Editor Kit Brennan is an award-winning playwright whose work has been seen across the country. She is a faculty member at Concordia University’s Theatre Department in Montreal, where she coordinates the undergraduate playwriting specialization.

Excerpt

from Foreword

This collection came about out of curiosity and necessity. Curiosity: what's new across the country, how are others tackling the challenges and thrills of the form? Necessity: I teach a course at Concordia University called The Two-Hander, which (as you may suspect) is about writing a play for two actors. Many of the students who take this course have never written a play before, although the majority of them are studying theatre. They come to the course interested in finding out what it is like to create characters, tell a good story, and have their words come to life through the bodies of actors. They discover that first heart-stopping moment when their interior ideas become externalized and revealed through words, actions and events that they've sweated over and committed to paper, and on into the visceral immediacy of an audience's reaction to those very personal, and now public, ideas. That terrifying, exciting experience is a rich eye-opener for anyone who wants to make theatre, in any capacity, a part of their life.

For this book, I wanted a cross-country representation of previously unpublished scripts which included up and coming as well as established writers. A balanced mix of men and women — this in role distribution as much as in the writers themselves. I wanted full-length plays, and plays that are suited for festival or fringe time frames (thirty minutes to an hour). For teaching purposes, I needed a volume that was modestly priced with a healthy selection of scripts of varied styles, themes, and structures. Comedies as well as dramas. Social satire, fantasy, myth, storytelling. Different models of development and of production. Writers employing various angles or techniques: continuous action, intercutting of time and/or characters, actors portraying more than one character, historical events or persons as starting point or inspiration, clown, movement and dance.

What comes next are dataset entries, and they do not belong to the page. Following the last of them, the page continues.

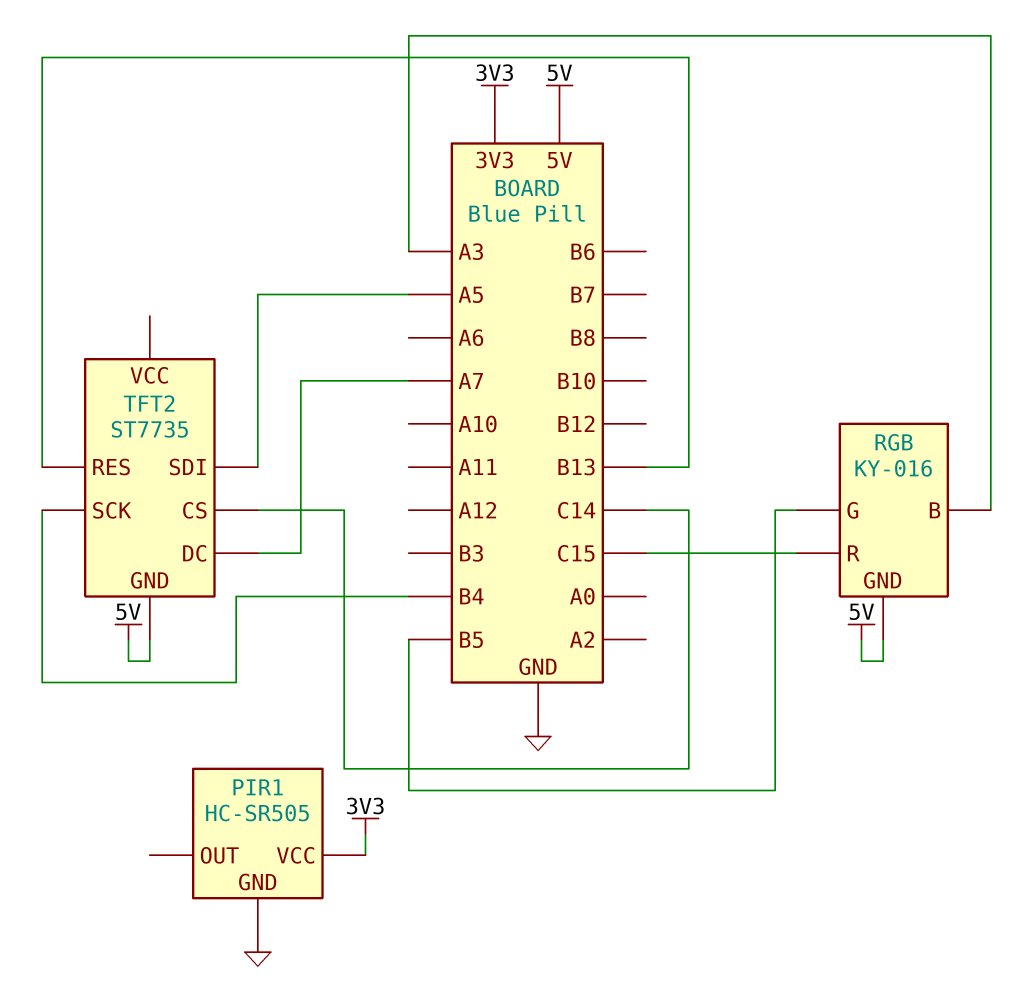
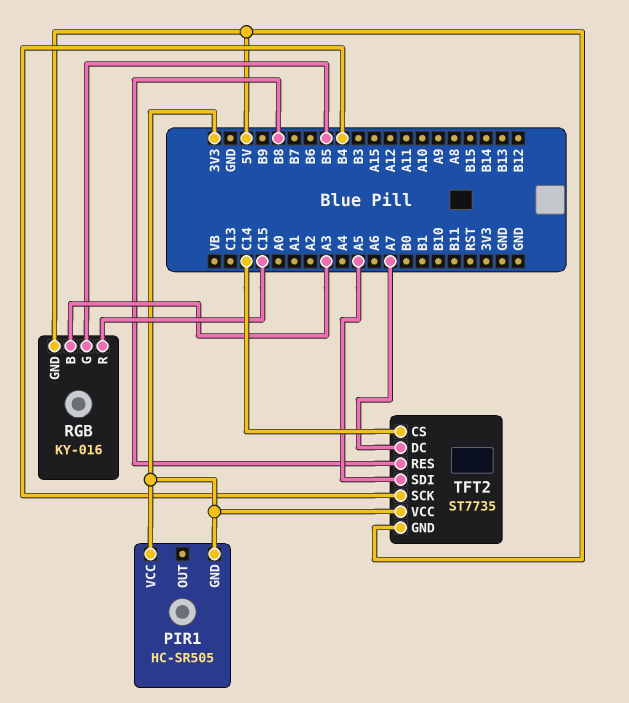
PIR1 pin GND: GND -> 3V3
TFT2 pin RES: B13 -> B8
TFT2 pin VCC: none -> 3V3

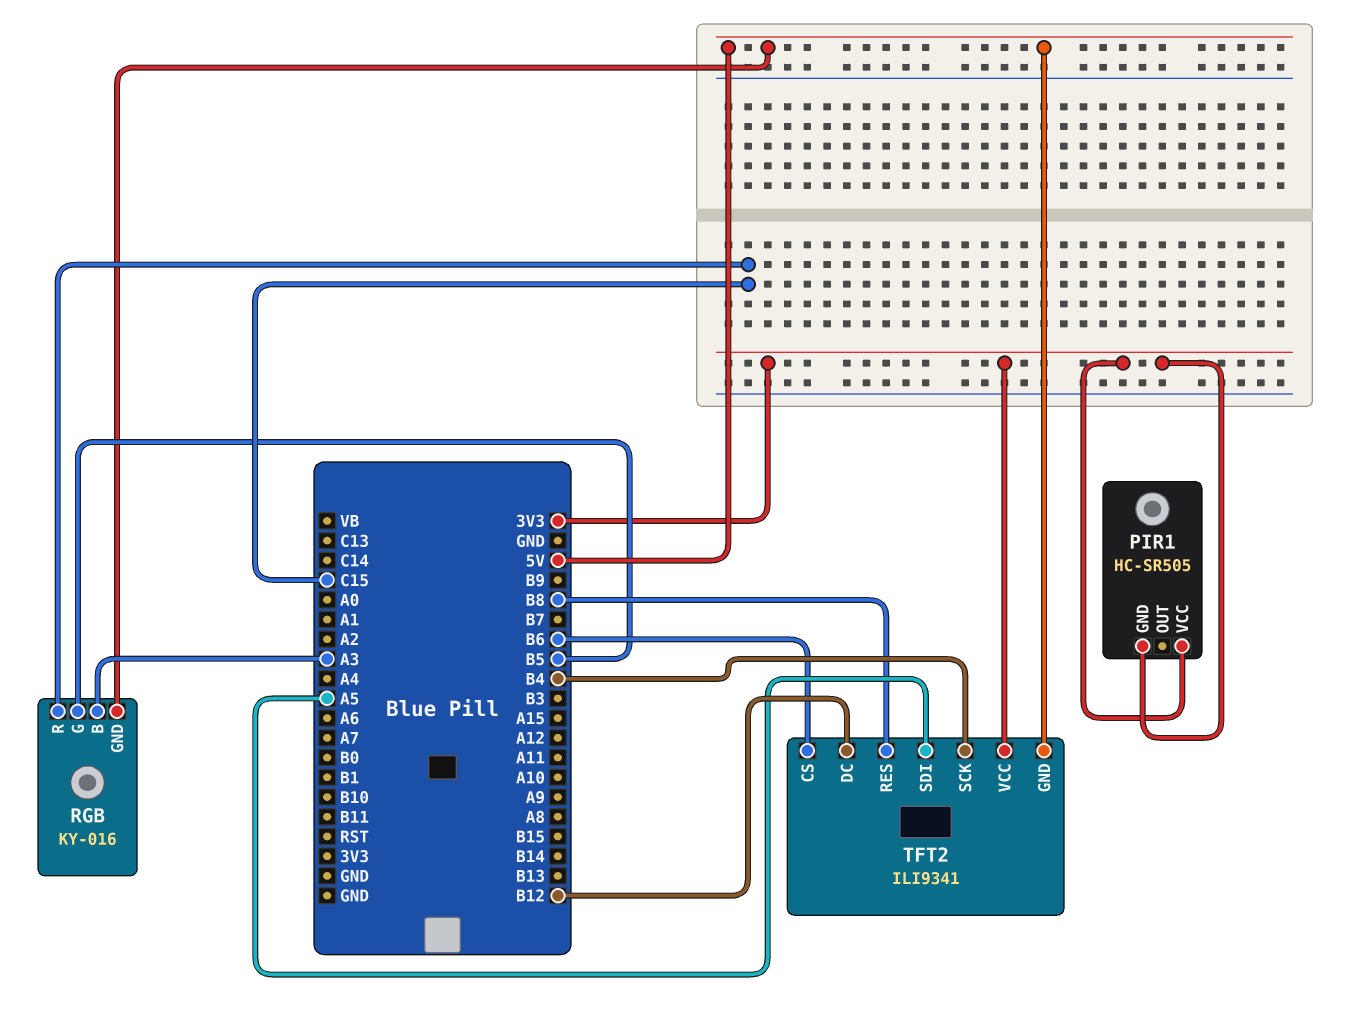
TFT2: ST7735 -> ILI9341
TFT2 pin CS: C14 -> B6
TFT2 pin DC: A7 -> B12

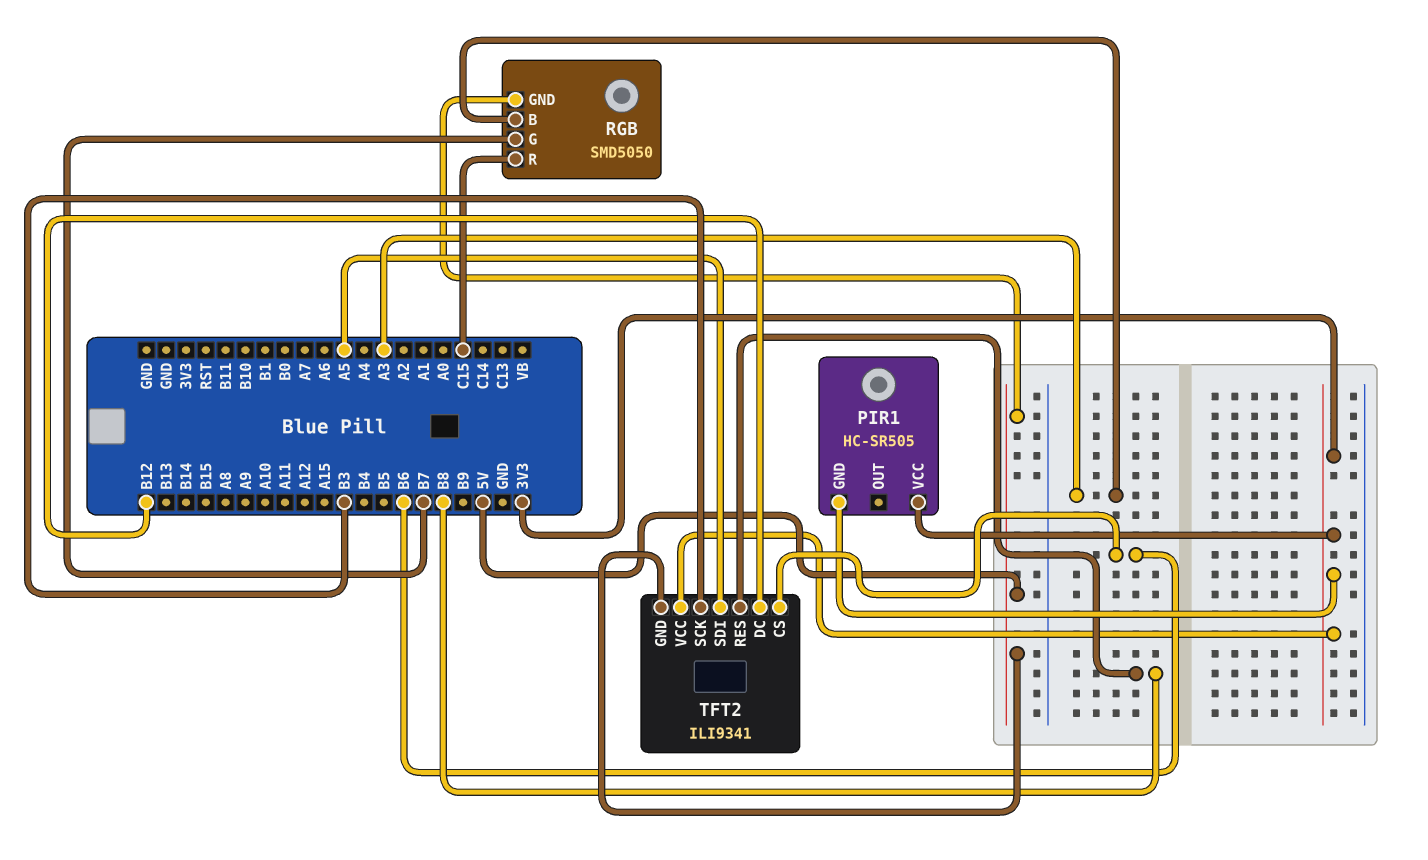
RGB: KY-016 -> SMD5050
RGB pin G: B5 -> B7
TFT2 pin SCK: B4 -> B3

Following each script, the writers talk about the work. I opened this up with a series of common questions, followed by a few more specific to the particulars of each play. They write about the initial spark of their idea, about particular structural choices such as how time works, how offstage characters function, if there's a time-lock or driving circumstance propelling the action, when and if it bends naturalism. Some of the writers are also actors, and they talk about writing work for themselves to perform. Two of the plays have been co-written — which is an interesting sidebar in itself, in a book of two-handers — so these writers discuss the process of writing with another person.

The obvious benefit of a play for two actors is that everyone is looking for a good one. They're rare gems, and highly producible. They're satisfying for audiences because you still retain the rich back and forth, the electricity, between actors. And they can be a wonderful journey for the actors because of the density of character arcs, the intensity of the experience.

I hope this collection may fill a gap, spark further productions, inspire writers, actors, designers, educators, producers and other theatre aficionados.